Lotus 1-2-3 On Linux Is A Thing Now

“Running X on Y” and using spreadsheets are two common geek tropes, so congratulations to Tavis Ormandy who has combined both: running Lotus 1-2-3 on Linux.

You may recognise Ormandy’s name: he’s part of Google’s Project Zero, which hunts for security vulnerabilities, often in software from other companies.

He’s a big fan of Lotus 1-2-3, which was one of the most successful programs of the early IBM-PC era. Ormandy explains that while he still uses it for fun thanks to a custom driver, he couldn’t take advantage of its support for add-ins (ie plug-ins) without the compiler and software development kit for the language to write add-ins.

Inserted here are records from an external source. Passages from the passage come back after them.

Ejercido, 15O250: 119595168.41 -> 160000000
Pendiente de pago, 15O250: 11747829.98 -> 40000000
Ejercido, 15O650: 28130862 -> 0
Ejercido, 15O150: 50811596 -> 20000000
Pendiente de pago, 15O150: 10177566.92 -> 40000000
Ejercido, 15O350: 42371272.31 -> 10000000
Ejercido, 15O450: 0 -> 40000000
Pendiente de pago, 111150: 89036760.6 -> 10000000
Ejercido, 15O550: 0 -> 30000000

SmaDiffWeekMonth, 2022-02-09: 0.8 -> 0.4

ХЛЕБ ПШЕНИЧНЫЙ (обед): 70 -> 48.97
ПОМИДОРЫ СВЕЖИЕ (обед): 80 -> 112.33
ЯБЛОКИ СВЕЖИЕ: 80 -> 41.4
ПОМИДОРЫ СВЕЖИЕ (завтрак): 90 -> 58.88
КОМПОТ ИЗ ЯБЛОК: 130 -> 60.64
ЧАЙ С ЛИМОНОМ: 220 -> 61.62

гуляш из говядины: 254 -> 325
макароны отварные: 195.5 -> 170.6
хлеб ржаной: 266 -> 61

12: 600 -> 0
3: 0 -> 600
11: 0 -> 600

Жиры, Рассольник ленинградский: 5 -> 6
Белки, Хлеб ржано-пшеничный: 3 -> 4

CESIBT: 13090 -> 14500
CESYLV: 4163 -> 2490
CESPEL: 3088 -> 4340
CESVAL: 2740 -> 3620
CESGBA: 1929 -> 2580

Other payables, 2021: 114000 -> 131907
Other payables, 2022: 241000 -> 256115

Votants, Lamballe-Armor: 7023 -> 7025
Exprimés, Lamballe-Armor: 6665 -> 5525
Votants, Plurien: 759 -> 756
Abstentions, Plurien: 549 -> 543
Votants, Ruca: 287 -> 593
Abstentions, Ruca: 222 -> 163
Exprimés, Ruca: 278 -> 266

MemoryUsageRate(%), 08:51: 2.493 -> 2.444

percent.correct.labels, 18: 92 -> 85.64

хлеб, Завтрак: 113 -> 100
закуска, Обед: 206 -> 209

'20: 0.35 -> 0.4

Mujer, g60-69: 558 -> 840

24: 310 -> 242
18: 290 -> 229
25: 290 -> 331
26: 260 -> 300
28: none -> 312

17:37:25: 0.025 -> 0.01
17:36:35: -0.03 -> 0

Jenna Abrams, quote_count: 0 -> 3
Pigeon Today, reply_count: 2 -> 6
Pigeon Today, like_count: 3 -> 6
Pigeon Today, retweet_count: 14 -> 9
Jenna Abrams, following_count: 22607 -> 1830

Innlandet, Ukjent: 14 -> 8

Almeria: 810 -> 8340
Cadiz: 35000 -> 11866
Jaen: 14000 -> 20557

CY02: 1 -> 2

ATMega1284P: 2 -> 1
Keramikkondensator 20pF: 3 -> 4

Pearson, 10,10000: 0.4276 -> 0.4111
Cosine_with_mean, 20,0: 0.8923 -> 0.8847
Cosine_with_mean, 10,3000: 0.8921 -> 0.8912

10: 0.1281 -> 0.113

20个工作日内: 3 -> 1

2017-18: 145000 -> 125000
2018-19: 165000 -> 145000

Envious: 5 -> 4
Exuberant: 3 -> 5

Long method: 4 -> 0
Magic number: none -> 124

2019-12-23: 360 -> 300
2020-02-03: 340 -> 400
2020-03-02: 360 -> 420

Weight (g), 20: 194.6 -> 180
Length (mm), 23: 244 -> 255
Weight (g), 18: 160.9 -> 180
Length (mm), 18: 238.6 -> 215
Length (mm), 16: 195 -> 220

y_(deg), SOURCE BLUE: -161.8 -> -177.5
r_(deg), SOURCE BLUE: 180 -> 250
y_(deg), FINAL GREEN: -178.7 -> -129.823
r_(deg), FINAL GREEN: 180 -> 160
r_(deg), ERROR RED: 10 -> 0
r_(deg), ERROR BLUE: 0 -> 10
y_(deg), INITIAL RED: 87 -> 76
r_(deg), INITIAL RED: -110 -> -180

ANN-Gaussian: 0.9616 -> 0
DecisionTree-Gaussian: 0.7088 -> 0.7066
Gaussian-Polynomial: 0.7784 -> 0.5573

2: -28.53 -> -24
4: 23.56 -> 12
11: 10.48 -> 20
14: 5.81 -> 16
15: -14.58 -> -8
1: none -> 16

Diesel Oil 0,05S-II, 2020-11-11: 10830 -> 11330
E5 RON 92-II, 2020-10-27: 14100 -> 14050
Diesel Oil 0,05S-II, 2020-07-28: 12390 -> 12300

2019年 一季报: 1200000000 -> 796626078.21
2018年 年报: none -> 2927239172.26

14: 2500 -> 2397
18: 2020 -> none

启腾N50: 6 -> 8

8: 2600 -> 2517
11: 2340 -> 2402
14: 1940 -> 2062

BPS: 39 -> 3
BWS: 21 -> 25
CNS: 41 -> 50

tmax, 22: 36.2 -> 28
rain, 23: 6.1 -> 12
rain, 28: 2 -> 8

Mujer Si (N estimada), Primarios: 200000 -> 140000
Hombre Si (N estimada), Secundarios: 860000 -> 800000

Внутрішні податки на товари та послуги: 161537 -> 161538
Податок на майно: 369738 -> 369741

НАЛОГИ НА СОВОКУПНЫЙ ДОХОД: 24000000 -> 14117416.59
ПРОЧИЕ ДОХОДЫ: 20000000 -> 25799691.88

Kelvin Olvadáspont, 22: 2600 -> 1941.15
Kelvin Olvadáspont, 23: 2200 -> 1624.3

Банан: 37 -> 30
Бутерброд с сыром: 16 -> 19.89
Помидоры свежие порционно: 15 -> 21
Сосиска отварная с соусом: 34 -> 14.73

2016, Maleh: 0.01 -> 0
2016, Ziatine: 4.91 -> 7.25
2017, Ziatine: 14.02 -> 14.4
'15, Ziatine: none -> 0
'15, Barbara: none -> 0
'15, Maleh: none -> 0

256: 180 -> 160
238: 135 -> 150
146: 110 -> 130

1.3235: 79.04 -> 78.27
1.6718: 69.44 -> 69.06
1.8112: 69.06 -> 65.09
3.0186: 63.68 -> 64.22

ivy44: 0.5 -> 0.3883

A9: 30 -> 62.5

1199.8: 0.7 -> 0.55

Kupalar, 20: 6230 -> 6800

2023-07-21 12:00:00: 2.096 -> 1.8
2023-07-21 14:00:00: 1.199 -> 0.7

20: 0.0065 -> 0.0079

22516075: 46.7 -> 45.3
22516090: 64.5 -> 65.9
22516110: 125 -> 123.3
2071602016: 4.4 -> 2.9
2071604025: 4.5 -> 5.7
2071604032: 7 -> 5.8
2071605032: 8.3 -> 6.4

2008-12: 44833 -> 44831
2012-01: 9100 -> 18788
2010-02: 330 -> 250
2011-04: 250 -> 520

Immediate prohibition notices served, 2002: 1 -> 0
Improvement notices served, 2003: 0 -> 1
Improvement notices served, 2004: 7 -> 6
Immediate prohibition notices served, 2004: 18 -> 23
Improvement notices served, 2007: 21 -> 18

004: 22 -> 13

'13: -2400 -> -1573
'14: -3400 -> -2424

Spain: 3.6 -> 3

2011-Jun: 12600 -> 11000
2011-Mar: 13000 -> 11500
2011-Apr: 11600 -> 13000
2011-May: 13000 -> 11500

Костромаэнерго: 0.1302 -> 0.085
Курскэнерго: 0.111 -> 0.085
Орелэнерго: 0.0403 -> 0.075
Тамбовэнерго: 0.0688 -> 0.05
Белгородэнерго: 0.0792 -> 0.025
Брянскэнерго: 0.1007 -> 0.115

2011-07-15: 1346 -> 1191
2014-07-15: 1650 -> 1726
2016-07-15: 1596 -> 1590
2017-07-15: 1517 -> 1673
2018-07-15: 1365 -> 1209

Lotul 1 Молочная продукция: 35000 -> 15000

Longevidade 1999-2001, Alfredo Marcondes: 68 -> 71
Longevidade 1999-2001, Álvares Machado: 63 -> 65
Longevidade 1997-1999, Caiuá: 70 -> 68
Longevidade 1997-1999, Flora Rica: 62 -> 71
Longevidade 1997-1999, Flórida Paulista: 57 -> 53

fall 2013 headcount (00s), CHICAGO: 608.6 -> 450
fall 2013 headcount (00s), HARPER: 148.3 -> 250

That led to a lengthy search for the SDK, which eventually tracked it down thanks to a tape backup of an old bulletin board system where (whisper it) some users may have shared files without the relevant permissions.

While that satisfied Ormandy’s initial curiosity, he discovered the same backup included a copy of the relatively unsuccessful UNIX edition of Lotus 1-2-3. That led to another lengthy exploration, the full details of which will be exciting to anyone turned on by sentences like:

All I have to do is rename those symbols with objcopy, then mark them undefined with coffsyrup. Now I can write a little wrapper that translates a Linux struct stat to a UNIX struct stat and it should work!

The upshot is that Ormandy eventually got the software running on Linux, despite the fact Linux didn’t actually exist when the software was created.